Exercise goal » Every line of the material below should be retyped exactly.
** Opening Available records block **
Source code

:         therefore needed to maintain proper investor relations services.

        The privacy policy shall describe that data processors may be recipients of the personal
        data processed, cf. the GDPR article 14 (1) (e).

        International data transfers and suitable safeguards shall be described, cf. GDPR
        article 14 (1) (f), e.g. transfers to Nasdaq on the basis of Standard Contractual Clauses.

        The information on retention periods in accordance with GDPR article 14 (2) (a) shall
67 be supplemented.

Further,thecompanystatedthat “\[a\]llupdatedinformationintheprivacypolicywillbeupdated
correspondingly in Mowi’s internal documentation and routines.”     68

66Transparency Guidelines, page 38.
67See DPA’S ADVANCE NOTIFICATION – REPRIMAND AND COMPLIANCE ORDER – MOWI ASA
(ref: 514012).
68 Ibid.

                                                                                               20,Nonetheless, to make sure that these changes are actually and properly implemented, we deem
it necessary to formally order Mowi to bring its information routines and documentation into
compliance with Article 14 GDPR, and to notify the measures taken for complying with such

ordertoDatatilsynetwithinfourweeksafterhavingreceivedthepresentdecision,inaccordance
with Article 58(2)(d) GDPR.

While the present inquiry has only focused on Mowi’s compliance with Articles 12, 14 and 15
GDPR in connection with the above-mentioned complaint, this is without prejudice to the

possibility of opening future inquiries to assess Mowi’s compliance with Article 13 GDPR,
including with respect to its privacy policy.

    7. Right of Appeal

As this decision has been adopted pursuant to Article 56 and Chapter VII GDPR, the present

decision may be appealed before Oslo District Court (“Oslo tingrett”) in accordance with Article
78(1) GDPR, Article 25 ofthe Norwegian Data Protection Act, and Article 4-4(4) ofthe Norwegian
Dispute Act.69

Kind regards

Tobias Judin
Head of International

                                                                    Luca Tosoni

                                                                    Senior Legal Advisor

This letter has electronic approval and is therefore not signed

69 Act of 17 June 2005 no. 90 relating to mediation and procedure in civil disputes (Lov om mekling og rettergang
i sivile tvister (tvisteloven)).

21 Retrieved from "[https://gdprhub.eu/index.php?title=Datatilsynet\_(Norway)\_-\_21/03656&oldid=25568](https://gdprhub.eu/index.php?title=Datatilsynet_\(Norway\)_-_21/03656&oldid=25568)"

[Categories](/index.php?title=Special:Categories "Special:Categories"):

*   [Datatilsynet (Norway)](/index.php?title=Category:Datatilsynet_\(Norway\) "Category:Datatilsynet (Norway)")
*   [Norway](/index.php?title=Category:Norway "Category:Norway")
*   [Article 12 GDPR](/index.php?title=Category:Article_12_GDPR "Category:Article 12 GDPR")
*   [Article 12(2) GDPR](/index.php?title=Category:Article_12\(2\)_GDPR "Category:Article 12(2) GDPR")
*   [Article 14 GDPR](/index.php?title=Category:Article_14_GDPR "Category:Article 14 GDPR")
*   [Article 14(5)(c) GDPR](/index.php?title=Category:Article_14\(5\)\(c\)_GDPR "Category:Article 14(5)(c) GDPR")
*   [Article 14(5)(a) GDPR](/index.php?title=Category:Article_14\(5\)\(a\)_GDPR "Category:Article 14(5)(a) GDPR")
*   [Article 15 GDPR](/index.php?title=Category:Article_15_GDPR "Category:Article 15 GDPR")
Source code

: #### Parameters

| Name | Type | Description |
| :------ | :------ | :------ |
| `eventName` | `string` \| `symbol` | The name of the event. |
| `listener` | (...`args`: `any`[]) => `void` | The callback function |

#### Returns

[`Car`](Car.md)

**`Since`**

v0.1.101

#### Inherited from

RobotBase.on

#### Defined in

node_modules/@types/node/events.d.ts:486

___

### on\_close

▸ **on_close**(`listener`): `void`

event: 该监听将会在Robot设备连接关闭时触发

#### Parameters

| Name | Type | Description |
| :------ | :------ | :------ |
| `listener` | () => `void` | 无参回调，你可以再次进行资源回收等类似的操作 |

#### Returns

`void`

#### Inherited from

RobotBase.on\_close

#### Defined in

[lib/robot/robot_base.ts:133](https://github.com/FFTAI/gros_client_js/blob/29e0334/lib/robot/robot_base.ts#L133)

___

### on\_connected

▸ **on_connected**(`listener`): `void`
** Closing Available records block **
Exercise answer »
Source code

:         therefore needed to maintain proper investor relations services.

        The privacy policy shall describe that data processors may be recipients of the personal
        data processed, cf. the GDPR article 14 (1) (e).

        International data transfers and suitable safeguards shall be described, cf. GDPR
        article 14 (1) (f), e.g. transfers to Nasdaq on the basis of Standard Contractual Clauses.

        The information on retention periods in accordance with GDPR article 14 (2) (a) shall
67 be supplemented.

Further,thecompanystatedthat “\[a\]llupdatedinformationintheprivacypolicywillbeupdated
correspondingly in Mowi’s internal documentation and routines.”     68

66Transparency Guidelines, page 38.
67See DPA’S ADVANCE NOTIFICATION – REPRIMAND AND COMPLIANCE ORDER – MOWI ASA
(ref: 514012).
68 Ibid.

                                                                                               20,Nonetheless, to make sure that these changes are actually and properly implemented, we deem
it necessary to formally order Mowi to bring its information routines and documentation into
compliance with Article 14 GDPR, and to notify the measures taken for complying with such

ordertoDatatilsynetwithinfourweeksafterhavingreceivedthepresentdecision,inaccordance
with Article 58(2)(d) GDPR.

While the present inquiry has only focused on Mowi’s compliance with Articles 12, 14 and 15
GDPR in connection with the above-mentioned complaint, this is without prejudice to the

possibility of opening future inquiries to assess Mowi’s compliance with Article 13 GDPR,
including with respect to its privacy policy.

    7. Right of Appeal

As this decision has been adopted pursuant to Article 56 and Chapter VII GDPR, the present

decision may be appealed before Oslo District Court (“Oslo tingrett”) in accordance with Article
78(1) GDPR, Article 25 ofthe Norwegian Data Protection Act, and Article 4-4(4) ofthe Norwegian
Dispute Act.69

Kind regards

Tobias Judin
Head of International

                                                                    Luca Tosoni

                                                                    Senior Legal Advisor

This letter has electronic approval and is therefore not signed

69 Act of 17 June 2005 no. 90 relating to mediation and procedure in civil disputes (Lov om mekling og rettergang
i sivile tvister (tvisteloven)).

21 Retrieved from "[https://gdprhub.eu/index.php?title=Datatilsynet\_(Norway)\_-\_21/03656&oldid=25568](https://gdprhub.eu/index.php?title=Datatilsynet_\(Norway\)_-_21/03656&oldid=25568)"

[Categories](/index.php?title=Special:Categories "Special:Categories"):

*   [Datatilsynet (Norway)](/index.php?title=Category:Datatilsynet_\(Norway\) "Category:Datatilsynet (Norway)")
*   [Norway](/index.php?title=Category:Norway "Category:Norway")
*   [Article 12 GDPR](/index.php?title=Category:Article_12_GDPR "Category:Article 12 GDPR")
*   [Article 12(2) GDPR](/index.php?title=Category:Article_12\(2\)_GDPR "Category:Article 12(2) GDPR")
*   [Article 14 GDPR](/index.php?title=Category:Article_14_GDPR "Category:Article 14 GDPR")
*   [Article 14(5)(c) GDPR](/index.php?title=Category:Article_14\(5\)\(c\)_GDPR "Category:Article 14(5)(c) GDPR")
*   [Article 14(5)(a) GDPR](/index.php?title=Category:Article_14\(5\)\(a\)_GDPR "Category:Article 14(5)(a) GDPR")
*   [Article 15 GDPR](/index.php?title=Category:Article_15_GDPR "Category:Article 15 GDPR")
Source code

: #### Parameters

| Name | Type | Description |
| :------ | :------ | :------ |
| `eventName` | `string` \| `symbol` | The name of the event. |
| `listener` | (...`args`: `any`[]) => `void` | The callback function |

#### Returns

[`Car`](Car.md)

**`Since`**

v0.1.101

#### Inherited from

RobotBase.on

#### Defined in

node_modules/@types/node/events.d.ts:486

___

### on\_close

▸ **on_close**(`listener`): `void`

event: 该监听将会在Robot设备连接关闭时触发

#### Parameters

| Name | Type | Description |
| :------ | :------ | :------ |
| `listener` | () => `void` | 无参回调，你可以再次进行资源回收等类似的操作 |

#### Returns

`void`

#### Inherited from

RobotBase.on\_close

#### Defined in

[lib/robot/robot_base.ts:133](https://github.com/FFTAI/gros_client_js/blob/29e0334/lib/robot/robot_base.ts#L133)

___

### on\_connected

▸ **on_connected**(`listener`): `void`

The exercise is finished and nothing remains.